Il faut donc que les données sortent de Bercy, puis soient pilotées et contrôlées. Sans avoir l'organigramme en tête, nous nous sommes dits, spontanément, que la représentation nationale ainsi que le corps de contrôle public de l'État ne pouvaient pas ne pas être associés à ce dispositif. Il est bien évident que « Bercy » au sens large dispose des outils, notamment des outils statistiques.
Nous ne sommes probablement pas sur la même ligne que Bercy sur cette question ; ce ne sera ni la première ni la dernière fois !
Mettre sur la table un certain nombre d'éléments dont dispose Bercy serait d'ores et déjà, pour nous, une avancée.
La question des « délocalisations fiscales » - on avait, dans un premier temps, employé ce terme-là - a beaucoup porté, il y a quelques années, sur les prix de transfert, car des affaires célèbres s'étaient produites avec la Suisse.
Doter les pouvoirs publics d'un outil n'a pas pour objectif de contrôler tout le monde ou de faire peur, mais d'évaluer le phénomène pour en proposer une nouvelle lecture qualitative. S'il y a une avancée à faire, c'est bien là.
Dans le débat démocratique, il y a, sur la question de l'ISF, les « pro », les « anti », et ceux qui disent, comme nous, qu'il faudrait mettre en place une autre forme d'imposition du patrimoine. Si nous avions un outil supplémentaire pour faire les études d'impact, nous pourrions l'intégrer dans le débat public, sans pour autant qu'il nous contraigne. Ce serait une avancée assez importante.
Pour ce qui concerne le principe de nationalité, nous avons dit dernièrement, en commentant les récentes propositions, que deux principes philosophiques totalement différents étaient en cause, même si le jeu des conventions fiscales en atténue les différences.

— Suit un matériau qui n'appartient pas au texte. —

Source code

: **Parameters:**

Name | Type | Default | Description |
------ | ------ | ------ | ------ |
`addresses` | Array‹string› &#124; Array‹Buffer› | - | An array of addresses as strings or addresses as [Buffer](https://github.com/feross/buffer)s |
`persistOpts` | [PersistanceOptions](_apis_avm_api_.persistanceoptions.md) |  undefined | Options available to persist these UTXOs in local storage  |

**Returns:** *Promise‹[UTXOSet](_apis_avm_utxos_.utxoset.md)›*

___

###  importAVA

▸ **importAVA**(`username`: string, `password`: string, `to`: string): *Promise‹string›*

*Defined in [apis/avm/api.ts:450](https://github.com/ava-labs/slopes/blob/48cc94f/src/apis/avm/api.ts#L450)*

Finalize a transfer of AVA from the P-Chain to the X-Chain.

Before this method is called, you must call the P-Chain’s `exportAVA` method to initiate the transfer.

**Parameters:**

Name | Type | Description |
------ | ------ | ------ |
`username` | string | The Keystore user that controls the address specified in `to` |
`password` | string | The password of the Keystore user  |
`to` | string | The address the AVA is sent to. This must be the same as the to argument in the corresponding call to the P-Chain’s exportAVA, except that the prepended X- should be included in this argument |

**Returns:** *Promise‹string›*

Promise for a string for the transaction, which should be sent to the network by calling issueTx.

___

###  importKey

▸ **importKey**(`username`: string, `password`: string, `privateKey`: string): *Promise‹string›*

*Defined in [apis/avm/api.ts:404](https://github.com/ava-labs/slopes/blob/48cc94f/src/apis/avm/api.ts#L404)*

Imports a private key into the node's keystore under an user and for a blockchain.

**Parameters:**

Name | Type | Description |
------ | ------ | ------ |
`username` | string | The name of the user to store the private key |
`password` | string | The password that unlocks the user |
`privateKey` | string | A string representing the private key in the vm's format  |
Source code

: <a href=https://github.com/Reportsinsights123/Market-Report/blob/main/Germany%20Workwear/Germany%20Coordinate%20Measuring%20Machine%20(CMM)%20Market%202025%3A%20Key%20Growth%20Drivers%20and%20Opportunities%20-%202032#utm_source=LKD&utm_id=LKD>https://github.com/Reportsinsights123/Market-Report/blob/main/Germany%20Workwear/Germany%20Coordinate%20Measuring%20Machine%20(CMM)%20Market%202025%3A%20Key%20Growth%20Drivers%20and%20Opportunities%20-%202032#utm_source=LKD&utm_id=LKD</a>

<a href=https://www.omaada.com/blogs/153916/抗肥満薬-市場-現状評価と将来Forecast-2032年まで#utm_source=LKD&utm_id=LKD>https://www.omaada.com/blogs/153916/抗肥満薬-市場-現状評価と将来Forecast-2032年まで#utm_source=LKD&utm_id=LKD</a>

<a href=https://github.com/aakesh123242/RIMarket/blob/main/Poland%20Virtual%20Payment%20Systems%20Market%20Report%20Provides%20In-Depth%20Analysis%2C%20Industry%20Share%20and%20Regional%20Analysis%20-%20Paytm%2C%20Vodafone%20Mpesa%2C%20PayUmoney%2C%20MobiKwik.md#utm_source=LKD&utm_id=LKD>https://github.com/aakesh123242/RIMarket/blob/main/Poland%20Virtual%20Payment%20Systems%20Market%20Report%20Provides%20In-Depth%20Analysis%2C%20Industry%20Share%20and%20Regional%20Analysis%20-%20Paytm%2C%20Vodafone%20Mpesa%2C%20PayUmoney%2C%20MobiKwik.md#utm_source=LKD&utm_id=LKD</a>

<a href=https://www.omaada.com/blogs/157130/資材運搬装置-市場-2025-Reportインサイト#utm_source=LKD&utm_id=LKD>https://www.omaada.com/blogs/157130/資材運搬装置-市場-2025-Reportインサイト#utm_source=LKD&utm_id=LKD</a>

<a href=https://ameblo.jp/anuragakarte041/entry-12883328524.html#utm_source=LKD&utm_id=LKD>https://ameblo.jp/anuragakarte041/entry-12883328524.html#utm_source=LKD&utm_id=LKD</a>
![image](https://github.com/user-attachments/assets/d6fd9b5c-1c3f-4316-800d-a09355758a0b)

Le propre des conventions fiscales est d'éviter les doubles impositions, avant même de lutter contre la fraude. En réalité, par le biais de ces conventions, la double imposition est limitée, et non annulée. Par exemple, dans le système américain, on a le choix de déduire, soit de ses revenus ceux qui sont perçus à l'étranger - même si la déduction est plafonnée -, soit de son impôt américain, sous forme de crédit d'impôt, les impôts payés à l'étranger sur des revenus de source étrangère. Ces ressemblances sont intéressantes à analyser.

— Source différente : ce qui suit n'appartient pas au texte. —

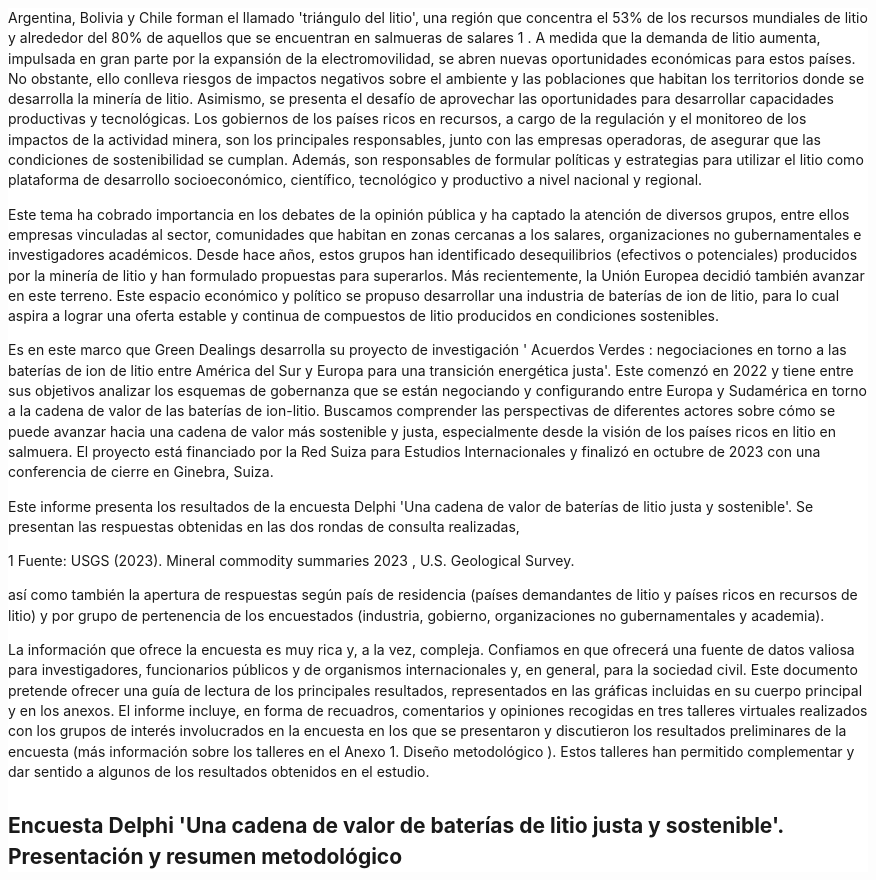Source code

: Argentina, Bolivia y Chile forman el llamado 'triángulo del litio', una región que concentra el 53% de los recursos mundiales de litio y alrededor del 80% de aquellos que se encuentran en salmueras de salares 1 . A medida que la demanda de litio aumenta, impulsada en gran parte por la expansión de la electromovilidad, se abren nuevas oportunidades económicas para estos países. No obstante, ello conlleva riesgos de impactos negativos sobre el ambiente y las poblaciones que habitan los territorios donde se desarrolla la minería de litio. Asimismo, se presenta el desafío de aprovechar las oportunidades para desarrollar capacidades productivas y tecnológicas. Los gobiernos de los países ricos en recursos, a cargo de la regulación y el monitoreo de los impactos de la actividad minera, son los principales responsables, junto con las empresas operadoras, de asegurar que las condiciones de sostenibilidad se cumplan. Además, son responsables de formular políticas y estrategias para utilizar el litio como plataforma de desarrollo socioeconómico, científico, tecnológico y productivo a nivel nacional y regional.

Este tema ha cobrado importancia en los debates de la opinión pública y ha captado la atención de diversos grupos, entre ellos empresas vinculadas al sector, comunidades que habitan en zonas cercanas a los salares, organizaciones no gubernamentales e investigadores académicos. Desde hace años, estos grupos han identificado desequilibrios (efectivos o potenciales) producidos por la minería de litio y han formulado propuestas para superarlos. Más recientemente, la Unión Europea decidió también avanzar en este terreno. Este espacio económico y político se propuso desarrollar una industria de baterías de ion de litio, para lo cual aspira a lograr una oferta estable y continua de compuestos de litio producidos en condiciones sostenibles.

Es en este marco que Green Dealings desarrolla su proyecto de investigación ' Acuerdos Verdes : negociaciones en torno a las baterías de ion de litio entre América del Sur y Europa para una transición energética justa'. Este comenzó en 2022 y tiene entre sus objetivos analizar los esquemas de gobernanza que se están negociando y configurando entre Europa y Sudamérica en torno a la cadena de valor de las baterías de ion-litio. Buscamos comprender las perspectivas de diferentes actores sobre cómo se puede avanzar hacia una cadena de valor más sostenible y justa, especialmente desde la visión de los países ricos en litio en salmuera. El proyecto está financiado por la Red Suiza para Estudios Internacionales y finalizó en octubre de 2023 con una conferencia de cierre en Ginebra, Suiza.

Este informe presenta los resultados de la encuesta Delphi 'Una cadena de valor de baterías de litio justa y sostenible'. Se presentan las respuestas obtenidas en las dos rondas de consulta realizadas,

1 Fuente: USGS (2023). Mineral commodity summaries 2023 , U.S. Geological Survey.

así como también la apertura de respuestas según país de residencia (países demandantes de litio y países ricos en recursos de litio) y por grupo de pertenencia de los encuestados (industria, gobierno, organizaciones no gubernamentales y academia).

La información que ofrece la encuesta es muy rica y, a la vez, compleja. Confiamos en que ofrecerá una fuente de datos valiosa para investigadores, funcionarios públicos y de organismos internacionales y, en general, para la sociedad civil. Este documento pretende ofrecer una guía de lectura de los principales resultados, representados en las gráficas incluidas en su cuerpo principal y en los anexos. El informe incluye, en forma de recuadros, comentarios y opiniones recogidas en tres talleres virtuales realizados con los grupos de interés involucrados en la encuesta en los que se presentaron y discutieron los resultados preliminares de la encuesta (más información sobre los talleres en el Anexo 1. Diseño metodológico ). Estos talleres han permitido complementar y dar sentido a algunos de los resultados obtenidos en el estudio.

## Encuesta Delphi 'Una cadena de valor de baterías de litio justa y sostenible'. Presentación y resumen metodológico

Des différences subsistent cependant. Passer d'un système à l'autre représenterait un véritable changement culturel et poserait un problème juridique compliqué, car cela impliquerait, par souci de cohérence, de revisiter l'ensemble des conventions fiscales ; sinon, ces règles seront nécessairement contournées. Par ailleurs, nous risquerions de nous heurter à la jurisprudence européenne.
Il nous semble également, sans avoir expertisé le dispositif, que cela irait à l'encontre de la réalité économique, dans la mesure où la fiscalité est fondée sur le principe suivant : l'imposition a lieu dans le pays où sont perçus les revenus. Nous sommes donc extrêmement réservés sur cette question. Elle présente cependant l'intérêt, selon nous, de mettre au coeur du débat non seulement la question de la mobilité, mais aussi celle des départs pour raisons fiscales.
Si nous ne nous dotons pas d'outil permettant d'éclairer le débat public, mais aussi de mieux contrôler et d'éviter que ceux qui s'expatrient, comme les 193 vrais-faux expatriés fiscaux, ne le fassent réellement, nous ne pourrons pas aller au bout du compte. Nous apportons cet éclairage technique, tout en sachant pertinemment qu'une telle réforme représenterait un changement philosophique très important. Or les changements brutaux s'accommodent mal des évolutions historiques, qui s'inscrivent dans la durée.